Airline safety

The queue at an LAX security checkpoint provides a familiar image of air travel today. (Mark Boster / Los Angeles Times)

On May 1, 1961, Inez Harlow flew into the history books.


The 23-year-old flight attendant had been suspicious of the slim passenger from the moment he boarded the National Airlines Convair CV-440 in Miami.

"He had dark glasses on, his collar up, unshaven, right out of Mickey Spillane," Harlow, now Inez McDermott, said in a recent interview. "He was abrupt and rude."

When she turned around after spending a few minutes in the galley and didn't see the strange man, she marched toward the unlocked cockpit and went through the curtain.

"I saw him with a gun on the copilot, who looked pea green, and he had his arm around the neck of the captain, with a knife," she said. "My knees went weak."

The first aerial hijacking of a U.S. passenger plane had begun.

The crew and the handful of passengers survived the ordeal, in which Puerto Rican-born Antulio Ramirez Ortiz forced the captain to divert the Key West, Fla.,-bound flight to Havana. It was all over in a day.

But for the American people, flying would never be the same.

Fifty years later, U.S. air passengers face a phalanx of background checks, body scanners, metal and explosives detectors and an exacting list of more than 70 prohibited carry-on items, including snow globes and certain types of screwdrivers. They arrive hours early for flights to run the security gantlet and navigate check-in.

At airport checkpoints, they wriggle out of shoes, coats and belts, extract from their carry-ons quart-sized bags of 3-ounce (and not more than that) containers of liquids and gels. They slap portable computers onto conveyor belts, and they hope they don't get pulled aside for enhanced pat-downs by security officers.

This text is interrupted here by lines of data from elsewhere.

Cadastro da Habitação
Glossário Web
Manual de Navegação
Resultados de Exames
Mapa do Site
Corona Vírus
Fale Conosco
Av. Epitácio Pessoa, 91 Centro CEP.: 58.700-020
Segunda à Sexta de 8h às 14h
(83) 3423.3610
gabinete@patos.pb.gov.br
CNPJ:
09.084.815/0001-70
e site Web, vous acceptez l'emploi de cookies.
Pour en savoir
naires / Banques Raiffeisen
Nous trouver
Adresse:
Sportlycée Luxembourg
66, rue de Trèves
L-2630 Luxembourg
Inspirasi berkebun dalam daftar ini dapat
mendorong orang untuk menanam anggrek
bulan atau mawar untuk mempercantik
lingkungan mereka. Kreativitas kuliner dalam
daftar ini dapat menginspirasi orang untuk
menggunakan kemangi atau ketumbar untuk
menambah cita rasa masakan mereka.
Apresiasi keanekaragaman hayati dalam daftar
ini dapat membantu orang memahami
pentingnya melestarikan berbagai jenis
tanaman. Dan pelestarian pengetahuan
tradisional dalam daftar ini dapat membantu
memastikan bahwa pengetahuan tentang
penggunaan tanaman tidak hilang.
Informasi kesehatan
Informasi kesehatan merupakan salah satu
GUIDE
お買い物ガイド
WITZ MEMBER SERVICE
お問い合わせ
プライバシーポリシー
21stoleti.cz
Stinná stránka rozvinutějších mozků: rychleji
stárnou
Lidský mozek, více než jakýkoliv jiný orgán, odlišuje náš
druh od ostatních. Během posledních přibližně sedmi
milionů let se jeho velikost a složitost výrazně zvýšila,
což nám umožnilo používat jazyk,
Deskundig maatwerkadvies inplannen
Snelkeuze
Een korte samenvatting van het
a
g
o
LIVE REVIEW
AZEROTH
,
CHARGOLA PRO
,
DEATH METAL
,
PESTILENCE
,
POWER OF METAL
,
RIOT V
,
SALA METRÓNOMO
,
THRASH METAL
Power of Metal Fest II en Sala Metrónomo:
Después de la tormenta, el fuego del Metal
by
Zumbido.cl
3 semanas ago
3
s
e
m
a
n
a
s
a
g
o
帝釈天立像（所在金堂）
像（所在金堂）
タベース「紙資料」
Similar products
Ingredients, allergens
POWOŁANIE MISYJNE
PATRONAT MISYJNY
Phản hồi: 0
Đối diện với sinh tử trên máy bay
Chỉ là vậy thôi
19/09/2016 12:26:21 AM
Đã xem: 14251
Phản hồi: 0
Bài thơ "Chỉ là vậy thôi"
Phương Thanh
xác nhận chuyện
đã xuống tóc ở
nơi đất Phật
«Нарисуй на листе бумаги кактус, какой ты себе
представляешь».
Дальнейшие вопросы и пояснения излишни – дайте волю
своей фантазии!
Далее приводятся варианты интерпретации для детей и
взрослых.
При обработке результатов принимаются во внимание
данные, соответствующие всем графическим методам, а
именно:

Travelers can be forgiven for asking these two key questions: Is it worth it? And how did we get to this point?

On the first question, doubters abound. But many security insiders answer "yes," with this caveat: Air travel will never be risk-free.

As for the second question: The fight to secure U.S. aviation has been a halting, painful journey, replete with tragedies and heated debates that have tested our nation's values. And we're nowhere near the end.

We are, however, at a crossroads, said terrorism expert Brian Michael Jenkins, senior advisor to the president of Rand Corp., the Santa Monica-based think tank.

As privacy guardians squirm and critics liken pat-downs to groping and full-body scans to virtual strip searches, "we are beginning to approach the edge of passenger tolerance," Jenkins said.

With air traffic on the rebound, forcing more people to squeeze through checkpoints, the system may soon stagger under its own weight. Many experts are calling for a new approach to screening.

In 1958, when McDermott signed on with National, airline security wasn't a big issue. In fact, it was nearly nonexistent.

Although the cockpit door on the hijacked plane had a combination lock, captains often left it open and just drew a curtain, she said.

Back then, boarding a domestic flight was a breeze. Even international passengers might arrive only an hour ahead. There were no metal detectors or screening checkpoints. "Carry-on" meant a hat or coat, tossed onto open shelves in the cabin, or whatever fit under the seat.